This study, conducted on behalf of London property maintenance experts Aspect, was based on 1,000 responses from existing and previous renters.

The results show that 44% of respondents have experienced illness or injury as a result of poor housing standards. This information comes as The Homes (Fitness for Human Habitation) Act has been put into force, which makes amendments to existing laws, allowing tenants to more easily take their landlord to court, if the accommodation they provide does not meet legal standards.

In particular, these results show that 8% of tenants have sustained cuts and scrapes from sharp edges and poorly fitted fixtures. The same number also experiences an injury from tripping or falling, caused by maintenance issues such as loose-fitting carpet or loose steps.

In relation to health problems, 19.4% of respondents said that they have experienced stress and anxiety due to the poor housing standards that they have experienced.

Percentage of those who have experienced an illness or injury due to the condition of their rented home, split into age categories: 

Age%
18-24 year-olds58
25-34 year-olds56
35-44 year-olds54
45-54 year-olds39
55+27

Nick Bizley, commercial director at Aspect, has commented: “It’s alarming but not surprising that so many UK tenants are reporting health problems directly related to the condition of their home.

• • • • •

__TASK ITEM 1__:
Answer these about the rental housing survey passage:
(a) How many responses was the study based on?
(b) What percentage of respondents said they have experienced stress and anxiety due to poor housing standards?
(c) Which act has been put into force?
__TASK ITEM 2__: Duplicate everything in the rental housing survey passage from "The results show" down to "or loose steps.".

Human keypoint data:
• • • • •

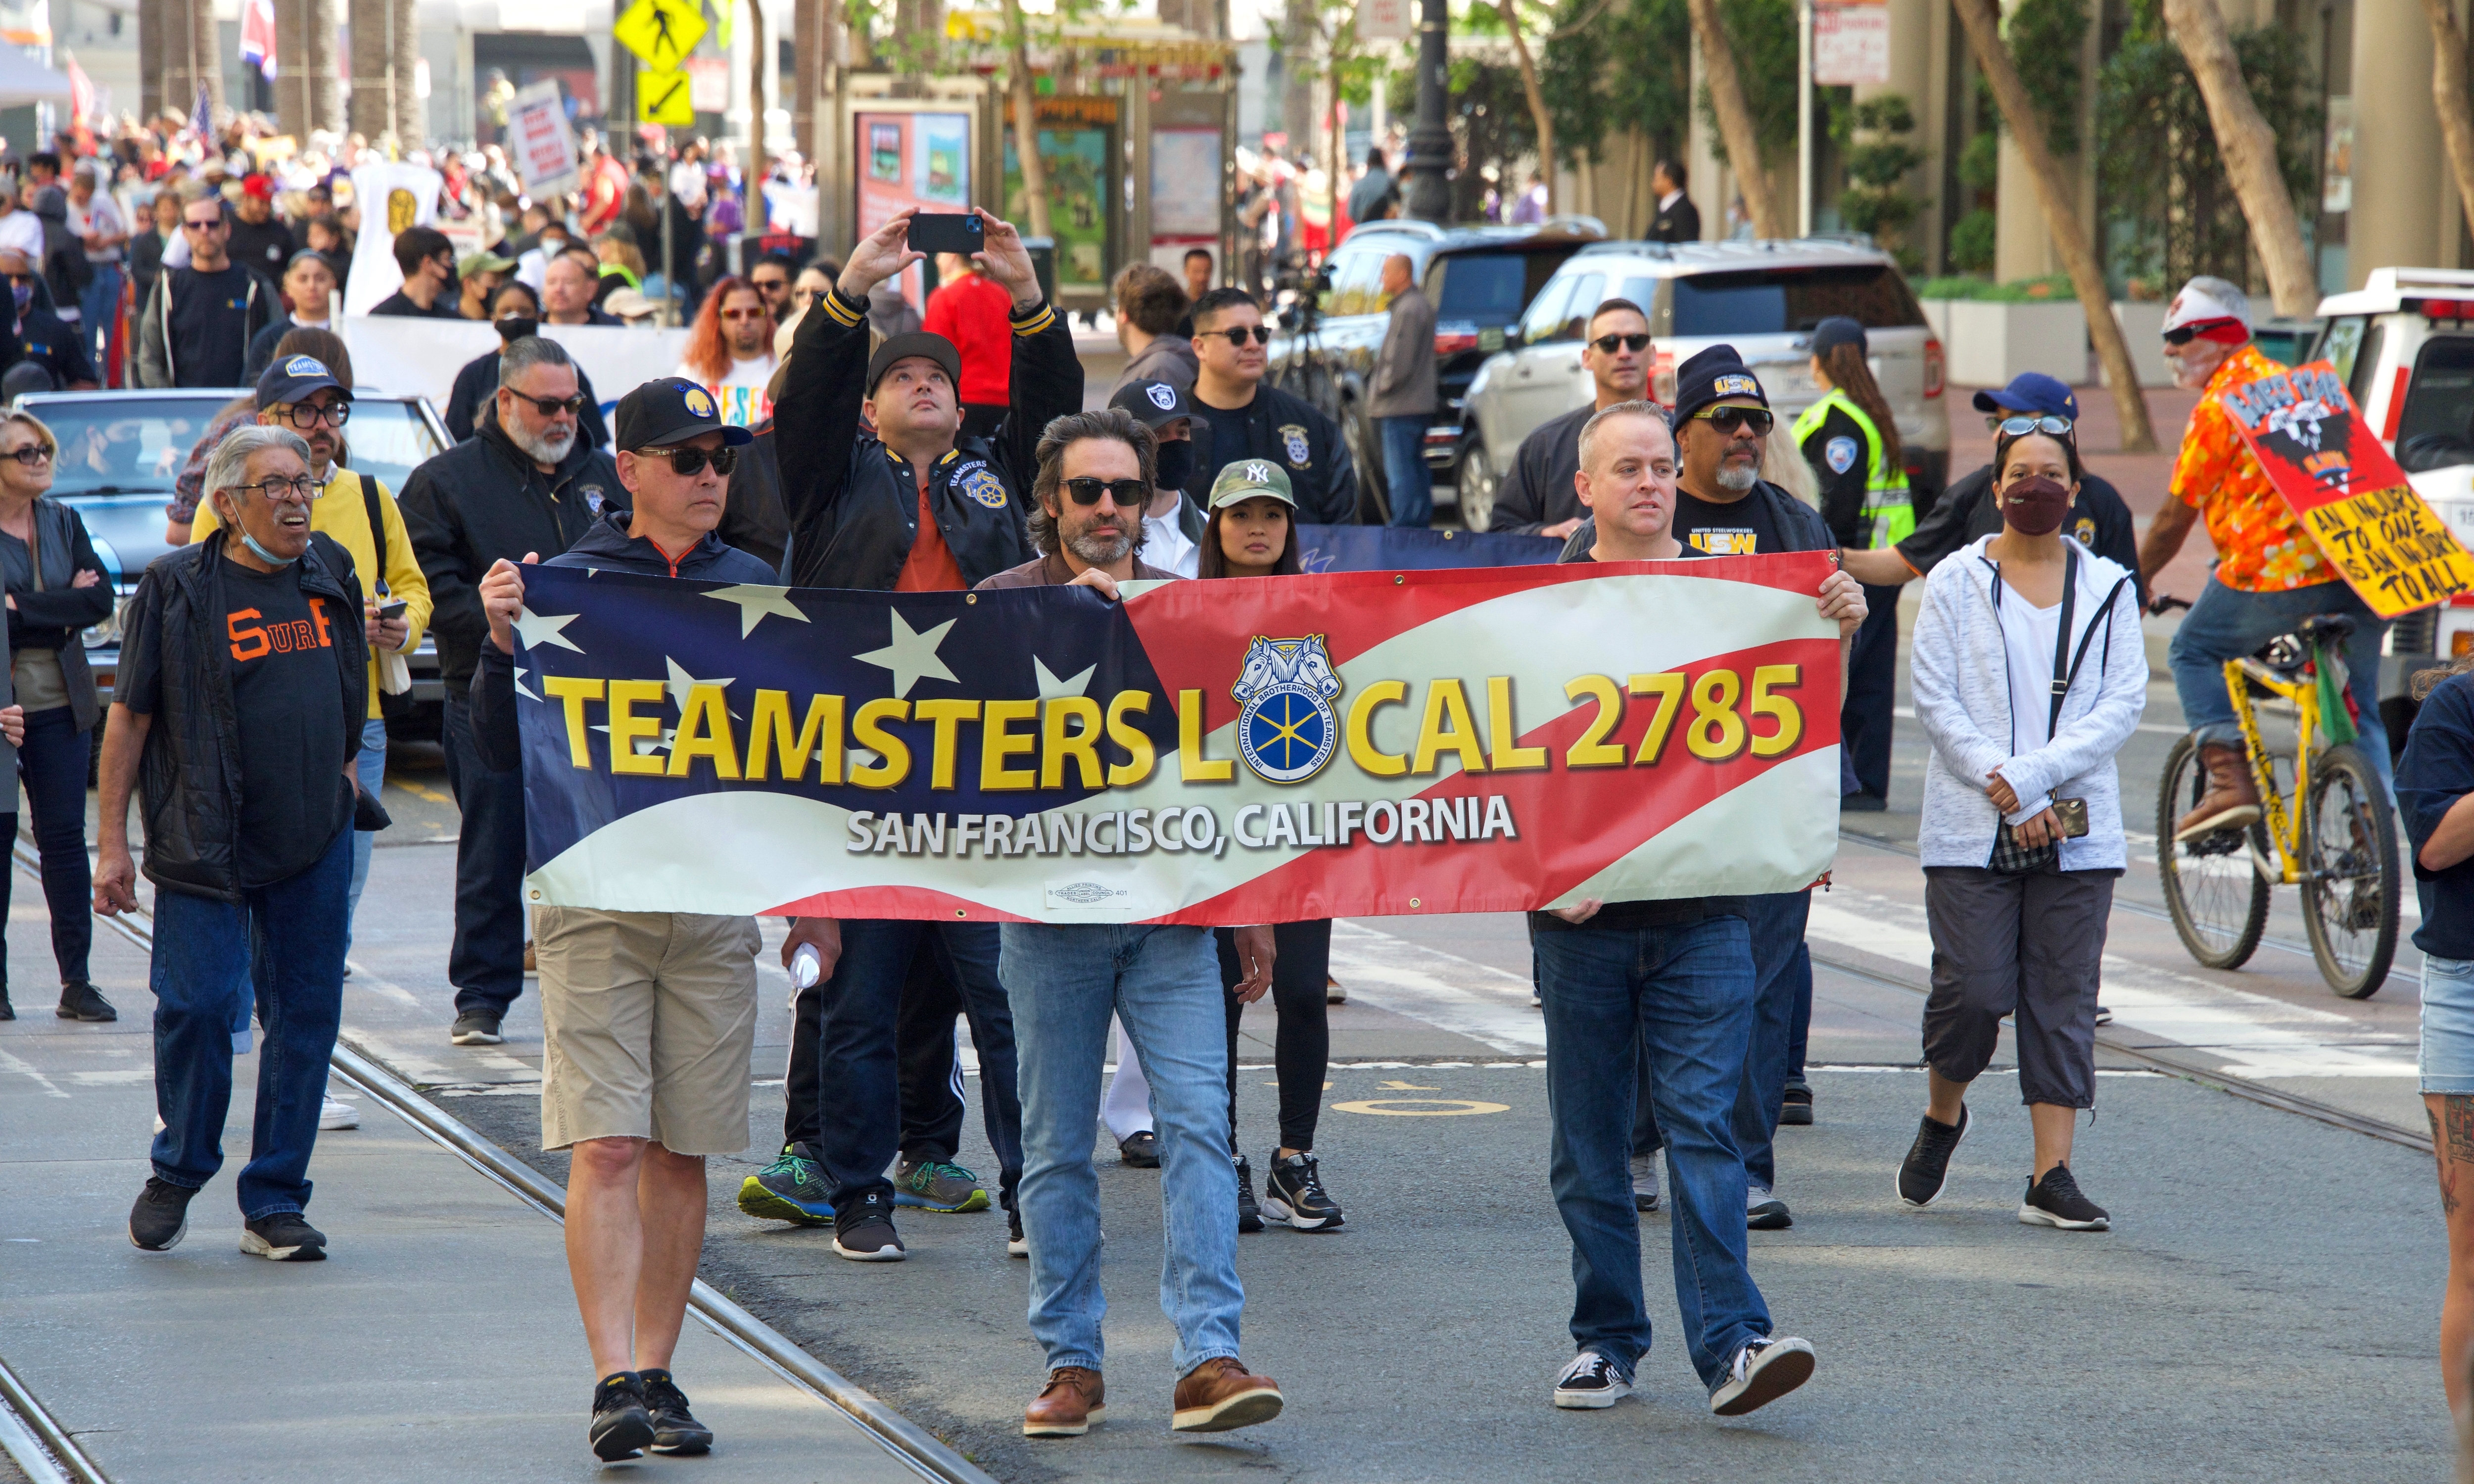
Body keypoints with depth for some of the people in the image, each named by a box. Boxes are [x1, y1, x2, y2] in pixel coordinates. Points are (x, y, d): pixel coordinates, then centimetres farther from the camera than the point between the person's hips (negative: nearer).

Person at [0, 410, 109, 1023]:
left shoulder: (62, 522, 9)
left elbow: (101, 599, -3)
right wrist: (60, 612, -14)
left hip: (57, 704, 4)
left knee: (64, 835, 2)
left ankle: (76, 981, 3)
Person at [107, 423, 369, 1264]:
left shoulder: (332, 574, 9)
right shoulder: (178, 589, -5)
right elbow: (129, 715, -3)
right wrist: (112, 840, -5)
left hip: (314, 844, 4)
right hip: (205, 842, -4)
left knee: (306, 1016, 3)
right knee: (197, 1006, -8)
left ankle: (275, 1204, 12)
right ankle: (177, 1177, 16)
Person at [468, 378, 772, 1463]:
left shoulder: (756, 590, 9)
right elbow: (506, 756, -3)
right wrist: (502, 645, -18)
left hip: (720, 899, 3)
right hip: (596, 894, -3)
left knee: (683, 1153, 6)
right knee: (606, 1146, -9)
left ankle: (656, 1375, 14)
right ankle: (614, 1382, -12)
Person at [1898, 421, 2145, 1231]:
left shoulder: (2109, 588, 8)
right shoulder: (1955, 584, 4)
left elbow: (2124, 703, 1)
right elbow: (1936, 702, -2)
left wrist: (2035, 774, -12)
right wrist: (2009, 796, -12)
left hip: (2076, 829, 2)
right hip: (1971, 829, -2)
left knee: (2063, 997, -1)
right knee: (1973, 989, -7)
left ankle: (2051, 1176, 0)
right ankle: (1942, 1114, 22)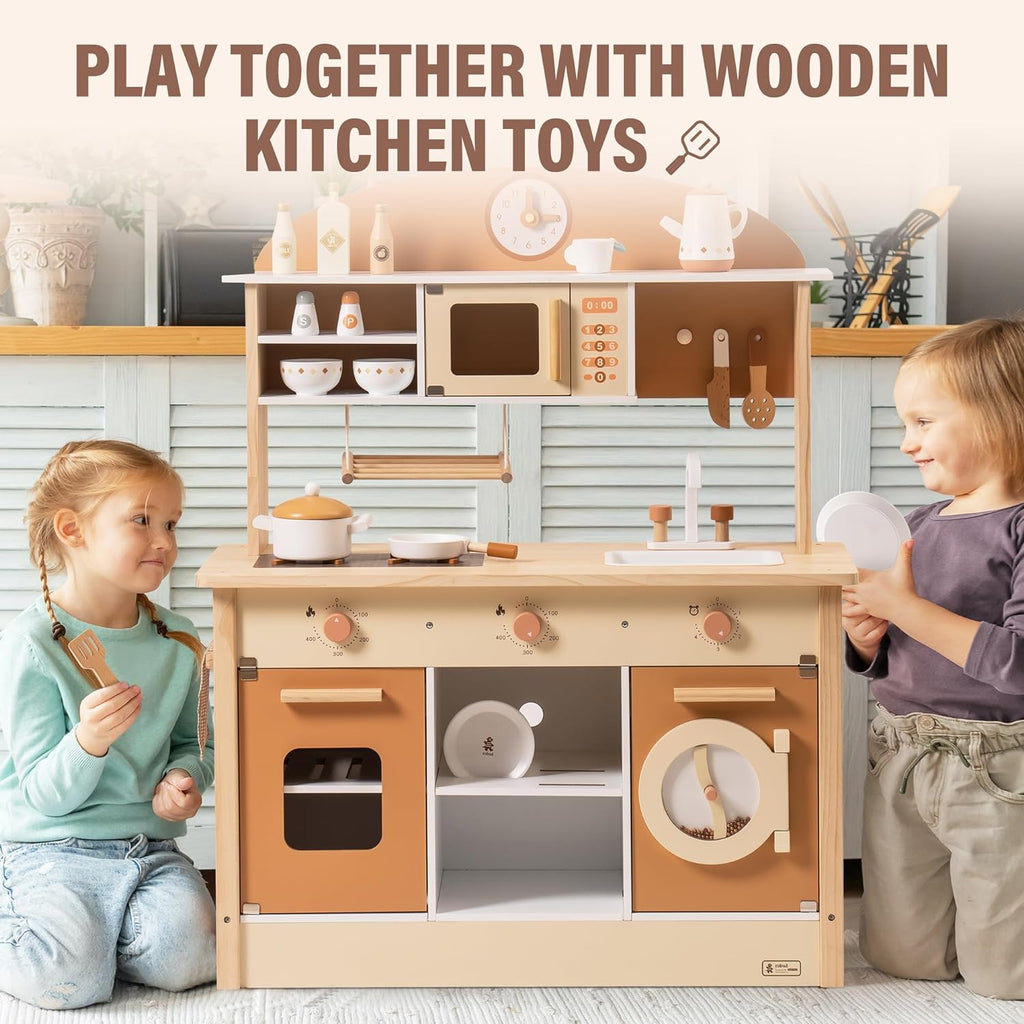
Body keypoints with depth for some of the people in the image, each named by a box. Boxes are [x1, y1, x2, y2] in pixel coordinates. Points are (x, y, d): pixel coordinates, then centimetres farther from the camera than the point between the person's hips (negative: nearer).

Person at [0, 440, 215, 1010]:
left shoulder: (177, 642, 4)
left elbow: (194, 742, 15)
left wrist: (184, 780, -8)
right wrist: (88, 742, -33)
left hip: (150, 848, 4)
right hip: (53, 850, -4)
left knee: (184, 958, -20)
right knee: (74, 981, -24)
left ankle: (74, 927, 9)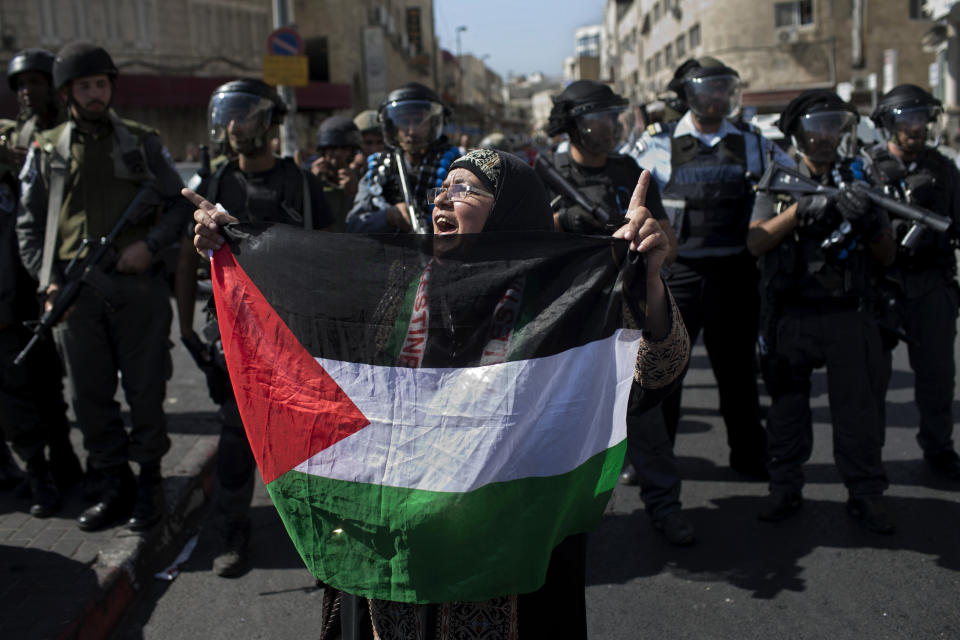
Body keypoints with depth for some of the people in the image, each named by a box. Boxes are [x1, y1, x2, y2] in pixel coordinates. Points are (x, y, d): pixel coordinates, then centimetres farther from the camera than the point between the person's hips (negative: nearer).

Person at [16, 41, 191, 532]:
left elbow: (180, 204, 8)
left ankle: (148, 483, 17)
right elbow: (29, 225, 11)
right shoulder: (47, 150, 10)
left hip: (138, 285, -1)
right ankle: (115, 485, 21)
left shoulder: (142, 142, 8)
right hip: (75, 291, 2)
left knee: (146, 389, 2)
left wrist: (150, 245, -9)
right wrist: (49, 280, -3)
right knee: (89, 395, 7)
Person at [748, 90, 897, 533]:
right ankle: (784, 488, 20)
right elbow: (755, 243, -7)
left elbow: (887, 256, 7)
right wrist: (801, 208, -17)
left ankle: (866, 493, 14)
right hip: (792, 316, -1)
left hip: (850, 316, 1)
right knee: (787, 402, 8)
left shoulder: (858, 181, 10)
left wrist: (868, 220, -13)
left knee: (859, 406, 2)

• • • • •

__EXPECTED OUTPUT 1__:
(a) 1,000 responses from existing and previous renters.
(b) 19.4%.
(c) The Homes (Fitness for Human Habitation) Act.

__EXPECTED OUTPUT 2__:
The results show that 44% of respondents have experienced illness or injury as a result of poor housing standards. This information comes as The Homes (Fitness for Human Habitation) Act has been put into force, which makes amendments to existing laws, allowing tenants to more easily take their landlord to court, if the accommodation they provide does not meet legal standards.

In particular, these results show that 8% of tenants have sustained cuts and scrapes from sharp edges and poorly fitted fixtures. The same number also experiences an injury from tripping or falling, caused by maintenance issues such as loose-fitting carpet or loose steps.